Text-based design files
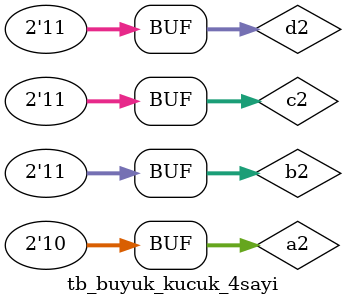
<source format=v>
`timescale 1ns / 1ps


module tb_buyuk_kucuk_4sayi();
    
    reg[1:0] a2, b2, c2, d2;
    wire[1:0] e2;
    
    buyuk_kucuk_4sayi uut(
        .a2(a2),
        .b2(b2),
        .c2(c2),
        .d2(d2),
        .e2(e2)
    );
    
    initial begin
    a2= 2'd0;
    b2= 2'd1;
    c2= 2'd2;
    d2= 2'd3;
    #50
    a2= 2'd2;
    b2= 2'd3;
    c2= 2'd1;
    d2= 2'd1;
    #50
    a2= 2'd3;
    b2= 2'd3;
    c2= 2'd2;
    d2= 2'd1;
    #50
    a2= 2'd2;
    b2= 2'd3;
    c2= 2'd3;
    d2= 2'd3;
    end
endmodule

</source>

#### [REQUIRED ACTION]
Copy every line above word for word and exclude the pictures.

#### [ANSWER TO THIS PROBLEM]
<source format=v>
`timescale 1ns / 1ps


module tb_buyuk_kucuk_4sayi();
    
    reg[1:0] a2, b2, c2, d2;
    wire[1:0] e2;
    
    buyuk_kucuk_4sayi uut(
        .a2(a2),
        .b2(b2),
        .c2(c2),
        .d2(d2),
        .e2(e2)
    );
    
    initial begin
    a2= 2'd0;
    b2= 2'd1;
    c2= 2'd2;
    d2= 2'd3;
    #50
    a2= 2'd2;
    b2= 2'd3;
    c2= 2'd1;
    d2= 2'd1;
    #50
    a2= 2'd3;
    b2= 2'd3;
    c2= 2'd2;
    d2= 2'd1;
    #50
    a2= 2'd2;
    b2= 2'd3;
    c2= 2'd3;
    d2= 2'd3;
    end
endmodule

</source>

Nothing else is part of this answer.